In our analysis we also used data on retail prescriptions for LTMA dispensed in the US. While the retail distribution channel from which these data come likely captured a majority of the use of these drugs, some utilization may occur in hospitals, mail order pharmacies, or other settings not included in these data. Further, while the data we used are projected to account for 100% of the market, the accuracy of such projections at the county level is unknown. It is also true that prescriptions dispensed are not necessarily the same as exposure because of the inability to measure patient adherence. However, there is substantial literature validating the use of prescription claims as a measure of drug exposure.^28,29 Last, while there was substantial use of montelukast across the US in our data, the lower overall rate of prescriptions for zafirlukast and zileuton may have limited our power to detect an association with these drugs if one had existed.

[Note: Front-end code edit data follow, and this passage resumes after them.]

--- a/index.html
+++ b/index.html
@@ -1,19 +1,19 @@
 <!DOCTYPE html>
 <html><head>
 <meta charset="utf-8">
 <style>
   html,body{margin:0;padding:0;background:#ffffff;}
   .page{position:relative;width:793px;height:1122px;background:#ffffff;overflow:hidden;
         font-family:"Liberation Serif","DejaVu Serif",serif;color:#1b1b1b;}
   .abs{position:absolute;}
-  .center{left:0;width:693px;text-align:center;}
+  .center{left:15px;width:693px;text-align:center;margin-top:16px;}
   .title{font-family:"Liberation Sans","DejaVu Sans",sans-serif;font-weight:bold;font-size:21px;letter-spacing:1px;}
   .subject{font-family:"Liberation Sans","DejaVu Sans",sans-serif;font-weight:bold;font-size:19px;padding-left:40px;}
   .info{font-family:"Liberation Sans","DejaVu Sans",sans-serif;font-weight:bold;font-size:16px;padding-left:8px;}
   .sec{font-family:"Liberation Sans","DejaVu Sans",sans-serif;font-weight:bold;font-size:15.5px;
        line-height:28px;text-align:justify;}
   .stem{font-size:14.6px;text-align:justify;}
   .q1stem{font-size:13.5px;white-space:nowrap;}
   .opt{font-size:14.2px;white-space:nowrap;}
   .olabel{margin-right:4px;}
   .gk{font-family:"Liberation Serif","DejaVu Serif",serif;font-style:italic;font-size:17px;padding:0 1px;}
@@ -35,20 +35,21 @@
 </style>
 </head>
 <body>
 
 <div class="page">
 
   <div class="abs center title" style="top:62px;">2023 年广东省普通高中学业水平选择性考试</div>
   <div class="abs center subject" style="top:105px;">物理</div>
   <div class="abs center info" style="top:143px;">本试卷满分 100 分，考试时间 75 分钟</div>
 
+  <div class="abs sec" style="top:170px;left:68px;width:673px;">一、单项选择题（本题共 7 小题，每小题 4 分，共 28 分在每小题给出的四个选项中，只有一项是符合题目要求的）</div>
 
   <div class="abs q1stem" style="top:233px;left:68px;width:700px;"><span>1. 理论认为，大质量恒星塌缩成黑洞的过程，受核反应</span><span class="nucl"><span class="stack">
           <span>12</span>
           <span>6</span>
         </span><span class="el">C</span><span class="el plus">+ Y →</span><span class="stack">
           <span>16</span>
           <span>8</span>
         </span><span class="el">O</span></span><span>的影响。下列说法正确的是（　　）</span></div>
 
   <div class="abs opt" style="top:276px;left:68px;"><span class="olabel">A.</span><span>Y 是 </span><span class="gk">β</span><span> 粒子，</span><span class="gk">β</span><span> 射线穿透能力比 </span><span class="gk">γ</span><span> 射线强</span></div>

Finally, while we controlled for a number of factors that could confound our results, the data sources we used did not contain many variables that could help us to adjust for confounding in the relationship between LTMA use and suicide. For example, we did not control for county-level prevalence of asthma or allergic rhinitis, or for other diseases (ie, mental disorders), behaviors (ie, drug abuse or alcoholism), or socioeconomic factors that have been shown to increase the risk of suicide. Nor did we control for homicide or fatal accident rates, availability of mental health services, or use of prescription drugs other than antidepressants that may be associated with suicide.

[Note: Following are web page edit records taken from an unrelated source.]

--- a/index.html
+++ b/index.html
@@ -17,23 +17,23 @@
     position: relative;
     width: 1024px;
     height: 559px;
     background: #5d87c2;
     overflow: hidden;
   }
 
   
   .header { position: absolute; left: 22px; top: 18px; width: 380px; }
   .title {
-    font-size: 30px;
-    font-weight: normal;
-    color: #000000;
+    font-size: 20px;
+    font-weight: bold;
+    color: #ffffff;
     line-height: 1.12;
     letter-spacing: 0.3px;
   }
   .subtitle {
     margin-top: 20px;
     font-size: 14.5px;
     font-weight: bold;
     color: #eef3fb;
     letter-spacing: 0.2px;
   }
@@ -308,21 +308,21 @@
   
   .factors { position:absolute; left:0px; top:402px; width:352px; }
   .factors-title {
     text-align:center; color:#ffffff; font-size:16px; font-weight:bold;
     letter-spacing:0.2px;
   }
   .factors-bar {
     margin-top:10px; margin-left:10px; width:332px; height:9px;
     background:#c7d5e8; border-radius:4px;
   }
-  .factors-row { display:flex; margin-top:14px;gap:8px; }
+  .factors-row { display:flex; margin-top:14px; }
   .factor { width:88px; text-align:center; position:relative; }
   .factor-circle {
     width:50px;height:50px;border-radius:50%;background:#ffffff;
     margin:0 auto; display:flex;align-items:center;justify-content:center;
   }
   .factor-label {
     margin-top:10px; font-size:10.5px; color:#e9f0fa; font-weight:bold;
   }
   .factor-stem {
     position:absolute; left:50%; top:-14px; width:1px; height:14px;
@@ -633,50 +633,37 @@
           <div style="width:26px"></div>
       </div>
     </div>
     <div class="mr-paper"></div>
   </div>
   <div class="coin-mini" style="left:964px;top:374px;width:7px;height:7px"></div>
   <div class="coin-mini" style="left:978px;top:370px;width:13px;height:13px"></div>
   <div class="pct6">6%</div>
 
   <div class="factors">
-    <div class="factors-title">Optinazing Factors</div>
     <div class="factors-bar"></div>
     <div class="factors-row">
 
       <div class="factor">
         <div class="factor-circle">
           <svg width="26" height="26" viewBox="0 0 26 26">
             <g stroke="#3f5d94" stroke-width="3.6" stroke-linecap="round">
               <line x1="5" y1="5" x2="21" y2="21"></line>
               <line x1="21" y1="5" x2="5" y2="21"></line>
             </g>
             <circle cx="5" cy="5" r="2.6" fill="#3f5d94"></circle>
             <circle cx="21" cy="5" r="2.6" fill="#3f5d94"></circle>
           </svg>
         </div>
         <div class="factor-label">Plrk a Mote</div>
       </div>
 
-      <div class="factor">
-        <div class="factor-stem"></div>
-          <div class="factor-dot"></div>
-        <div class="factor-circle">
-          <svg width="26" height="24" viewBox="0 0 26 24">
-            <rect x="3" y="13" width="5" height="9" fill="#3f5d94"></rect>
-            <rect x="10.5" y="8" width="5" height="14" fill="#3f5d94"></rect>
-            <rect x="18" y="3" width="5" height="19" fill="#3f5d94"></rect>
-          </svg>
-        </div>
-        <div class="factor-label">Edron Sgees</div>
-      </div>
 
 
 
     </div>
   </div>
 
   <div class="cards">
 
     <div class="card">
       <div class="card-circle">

Because our study was ecologic in nature, we are not able to draw any causal inferences from these data. Nevertheless, these results raise questions about the potential LTMA-suicide relationship and provide preliminary evidence, at least for montelukast, that for some patients the association may actually be in the opposite direction (ie, reduced risk) of that anticipated from the warnings. Clearly, additional patient-level research is needed to establish the presence of an association between LTMA and suicide more definitively, and to understand better if there might be subgroups of patients that differ with respect to level of risk or even direction of effect.

Disclosure

No funding was received for the conduct of this study. Dr Lee has served as a consultant for Merck and has been an investigator on a grant funded in part by Astra Zeneca – both of which are manufacturers of drugs included in this study. The other authors report no conflicts of interest in this work. All persons who made substantial contributions to the work are included as authors. The statements, findings, conclusions, views, and opinions contained and expressed in this article are based in part on data obtained under license from the following IMS Health Incorporated information service(s): Xponent™, January 1999 – December 2009, IMS Health Incorporated. All Rights Reserved. Such statements, findings, conclusions, views, and opinions are not necessarily those of IMS Health Incorporated or any of its affiliated or subsidiary entities. Similarly, data from the National Center for Health Statistics as used in this analysis. All analysis, interpretations, and conclusions reached from these data are those of the authors and not the National Center for Health Statistics.